Not sure if I understood Indexes correctly

Hey everyone, it’s me :nerd_face:

I’ve been taking the Design Databases with PostgreSQL skill path, and right now I’m in the Indexes section. I already finished the first lesson on indexes, but before moving on to what’s next I just wanna make sure I understood what an index is.

So, here goes my explanation:
An index is a data structure that helps you find data in your database faster. It basically takes all the values from the column you specify and uses them to create a binary tree structure. One of its cons is that it obviously takes up space, and it can increase the size of your database quite quickly. Also, whenever you perform a DELETE, UPDATE or INSERT statement that affects the values of the column(s) you defined an index for, the index will have to be completely reorganized, so it can slow down those processes.
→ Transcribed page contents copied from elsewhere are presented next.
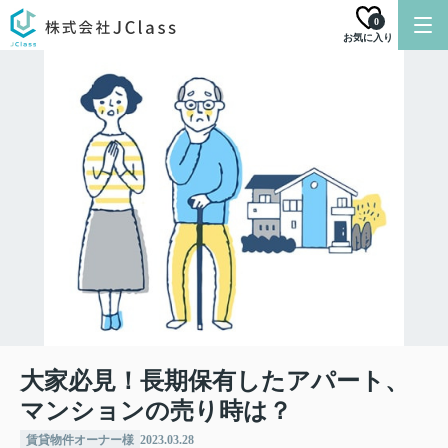
0
お気に入り
大家必見！長期保有したアパート、
マンションの売り時は？
賃貸物件オーナー様
2023.03.28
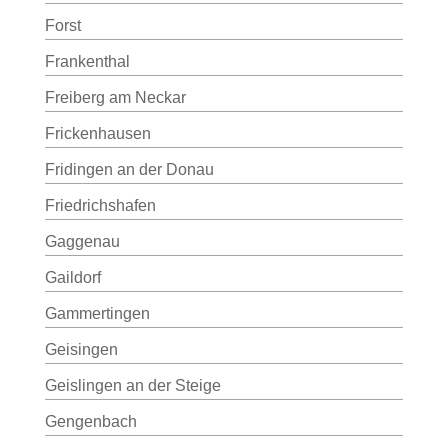
Forst
Frankenthal
Freiberg am Neckar
Frickenhausen
Fridingen an der Donau
Friedrichshafen
Gaggenau
Gaildorf
Gammertingen
Geisingen
Geislingen an der Steige
Gengenbach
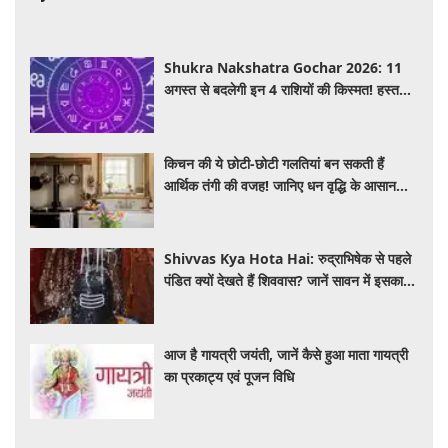
Shukra Nakshatra Gochar 2026: 11
अगस्त से बदलेगी इन 4 राशियों की किस्मत! हस्त
नक्षत्र में शुक्र का गोचर देगा धन, करियर और प्रेम
में सफलता
किचन की ये छोटी-छोटी गलतियां बन सकती हैं
आर्थिक तंगी की वजह! जानिए धन वृद्धि के आसान
वास्तु उपाय
Shivvas Kya Hota Hai: रुद्राभिषेक से पहले
पंडित क्यों देखते हैं शिववास? जानें सावन में इसका
महत्व और नियम
आज है गायत्री जयंती, जानें कैसे हुआ माता गायत्री
का प्रकाट्य एवं पूजन विधि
Did I miss something? Did I get something wrong?
I’d truly appreciate some feedback :slightly_smiling_face:

3 Likes

I think you’ve got it. But, I double checked the documentation anyway. :slight_smile:
(I’ve never used them [indexes] myself.) I think in order to execute certain queries they’d be useful, but then I’d drop them. ex: “To remove an index, use the DROP INDEX command. Indexes can be added to and removed from tables at any time.”

3 Likes

Thanks for the feedback :slightly_smiling_face:

Oh right, I forgot that :upside_down_face:

1 Like

But, building an application, certain queries will happen a lot, doesn’t it make sense to keep the indexes around? Especially if your databases become large (possible millions of records)

re-building the indexes every time for a table with millions of records sounds expensive.

Yes, that’s true.
But, I’ve never been in such a position. :frowning:

From what I understood, the best time to use indexes is when you have a large dataset (like you said) that’s not going to be updated that often (because UPDATE, INSERT and DELETE statements cause the index to be completely reorganized to fit the new data). That way it will make the process of finding records way faster and not cause much trouble.

(am I right? I get really nervous trying to explain stuff so I’m trying to practice lol)

1 Like

this is very good, trying to do this will increase your skill and will lead to meaningful discussions

Take this forum for example, this forum has existed for a couple of years now. Where I would start placing indexes for example are:

topic names. we can search through topic names, searching through un-indexed records can take a long time

if you look at this page: https://discuss.codecademy.com/latest

you can see that you can sort topics, that is also something which will need index after a while.

the amount of read/get operations is very likely much higher then the amount of new topics/replies being created. People look at old topics/replies all the time

also, once an index exists, and a new record is added, I don’t think the entire index needs to be rebuild. I would argue that this process is a lot more sophisticated

2 Likes

Oh I see, I just thought so because of this:

Updates and deletes have similar drawbacks. When deleting a record that is associated with an index, it might be faster to find the record — by leveraging the index’s ability to search. However, once the record is found, removing or editing it will result in the same issue as inserting a new record. The index itself will need to be redone.

But then they don’t get completely redone, right? They’re just like…updated? But that process still takes some time?

Yes, this is correct :slight_smile:. It’s typically best to have your indexes created on unique values such as ids. For a reorg to happen, the queries would have to be running very slow. If you were ever converting/importing volumes of data into a database, you may want to consider removing the indexes and then adding them back after the data has been loaded.

2 Likes

So, in the documentation, where it states this:
“But indexes also add overhead to the database system as a whole, so they should be used sensibly.”
and this: “After an index is created, the system has to keep it synchronized with the table. This adds overhead to data manipulation operations. Therefore indexes that are seldom or never used in queries should be removed.”

What is the overhead? Does it slow down processing?

2 Likes

This makes it an intricate balance. If you have just a couple hundred of records in a table, indexes might indeed create more overhead then performance gained.

When you start a new project, you will very likely not at many indexes (if it all). Once your project and user base starts to grow, and certain queries become slow, you might want to look at the options available: optimizing queries or using/adding indexes.

overhead can also simple mean more processing power is needed, so the process might take no extra time (or very little) to complete the process, but put more strain at the CPU or storage.

we could make matters even more complicated. Some optimizations might not even be worth the time and effort, given the cost of developing/improving might be higher then the cost saved on servers.

there are so many nuances, I think we could talk about it all day.

3 Likes

Here’s an another article about it in the Analyze Data with SQL Skill Path:

https://www.codecademy.com/paths/analyze-data-with-sql/tracks/analyze-data-sql-get-started-with-sql/modules/analyze-data-sql-learn-manipulation/articles/sql-indexes

1 Like

Thanks, I’ll make sure to check that one out.